# At Last A Real-World Use For Those Geometry Lessons

I never really liked geometry in school—it was never as interesting to me as the equations-based parts of maths were.  Fortunately, I was still rather good, as I finally had a need for it when marking out a piece of wood that would become both a shelf and top to the fitted wardrobe I’ve designed as part of my remodelled bedroom.

Had all the walls involved been perfectly vertical and perpendicular, and the wardrobe a simple rectangle, only the length and width would have been required.  But in order to accommodate hangers, my wardrobe design is deeper on one side, and the walls are far from perfect, both in that they lean and are not at 90-degree angles to one another.  These factors resulted in a top that was almost trapezoidal.

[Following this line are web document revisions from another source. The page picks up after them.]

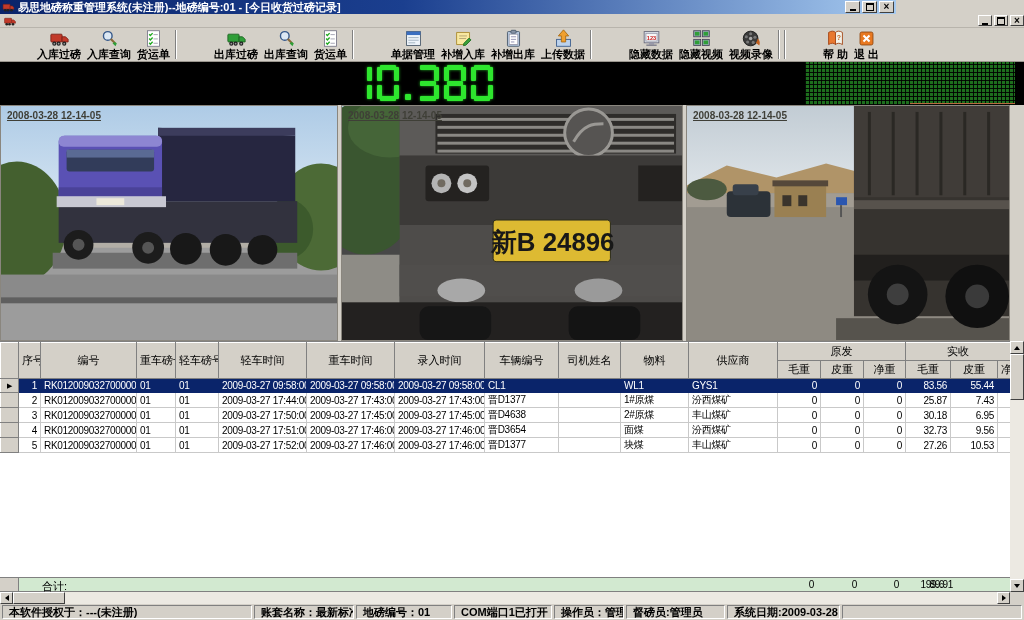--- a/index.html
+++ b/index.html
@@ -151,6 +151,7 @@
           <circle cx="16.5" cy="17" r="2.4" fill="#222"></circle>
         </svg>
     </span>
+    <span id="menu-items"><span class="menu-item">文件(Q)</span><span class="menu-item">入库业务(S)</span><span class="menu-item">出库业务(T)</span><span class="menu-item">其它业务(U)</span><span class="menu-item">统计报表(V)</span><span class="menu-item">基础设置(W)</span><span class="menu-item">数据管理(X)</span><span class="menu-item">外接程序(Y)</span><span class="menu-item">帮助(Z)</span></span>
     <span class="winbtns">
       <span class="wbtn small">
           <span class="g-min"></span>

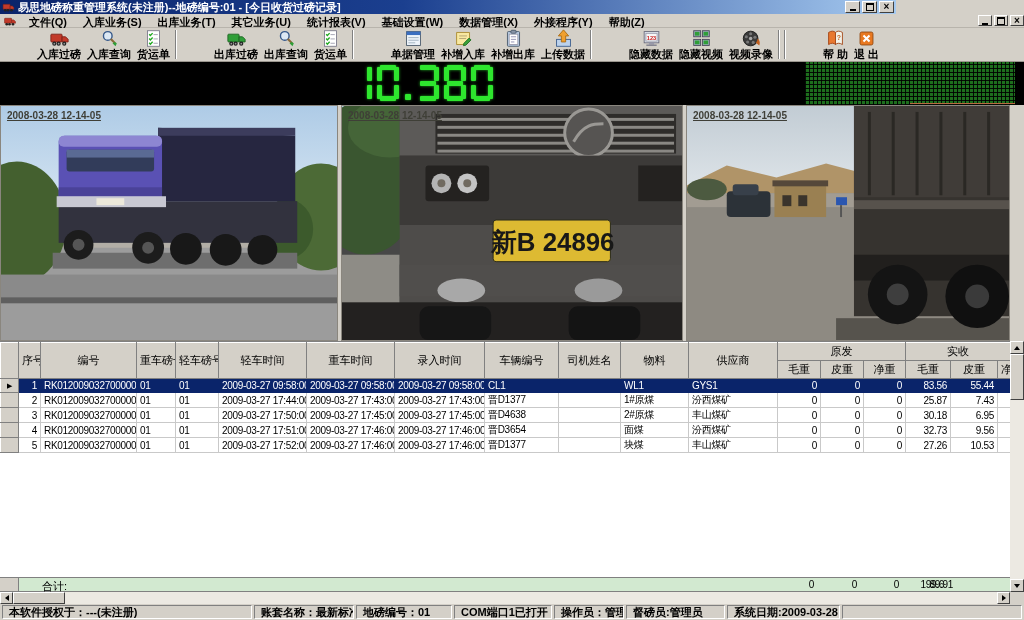--- a/index.html
+++ b/index.html
@@ -31,7 +31,7 @@
   
   .toolbar{position:absolute;left:0;top:28px;width:1024px;height:34px;background:#d4d0c8;
     display:flex;align-items:stretch;border-bottom:1px solid #9a968e;box-sizing:border-box;padding-left:2px;}
-  .tgroup{display:flex;align-items:stretch;margin-left:32px;}
+  .tgroup{display:flex;align-items:stretch;}
   .tdivider{width:0;border-left:1px solid #808080;border-right:1px solid #fff;margin:2px 2px;}
   .tbtn{display:flex;flex-direction:column;align-items:center;justify-content:flex-start;
     padding:1px 3px 0;cursor:default;}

To recreate this unique shape accurately in wood, I recalled that a quadrilateral can be broken up into two different pairs of triangles, and that three specific lengths can only form two triangles, which are mirror images of each other.  Putting this all together we measured all four sides plus the two diagonals.  Back at the wood I marked out the front edge, then, from the two front corners, drew arcs with radii equal to the side and diagonal relevant to each point.  The two resulting intersections represented the back two corners, which allowed me to mark in the remaining three edges.

At least that was the plan.  In reality, measuring the diagonals was complicated by not being able to get the end of the tape measure right into the back corners, so the distance from front corner to the diagonally opposite corner formed by the 25mm-wide supports that were on the wall was measured instead.  This didn’t cause too much added difficulty in marking the wood, however, since the ruler I used was also 25mm wide, allowing me to simply line up to one side of the ruler, and draw along the other.

This use for old-school geometry turned out to be far more accurate than previous attempts at marking out shelves, with only a few small adjustments needed afterwards—to account for the walls’ waviness—before it slotted into place perfectly.  So now if anyone ever complains that maths has no use in the real world, I can correct them with evidence, and show them my lovely new shelf, which is so much better than a boring rectangular one.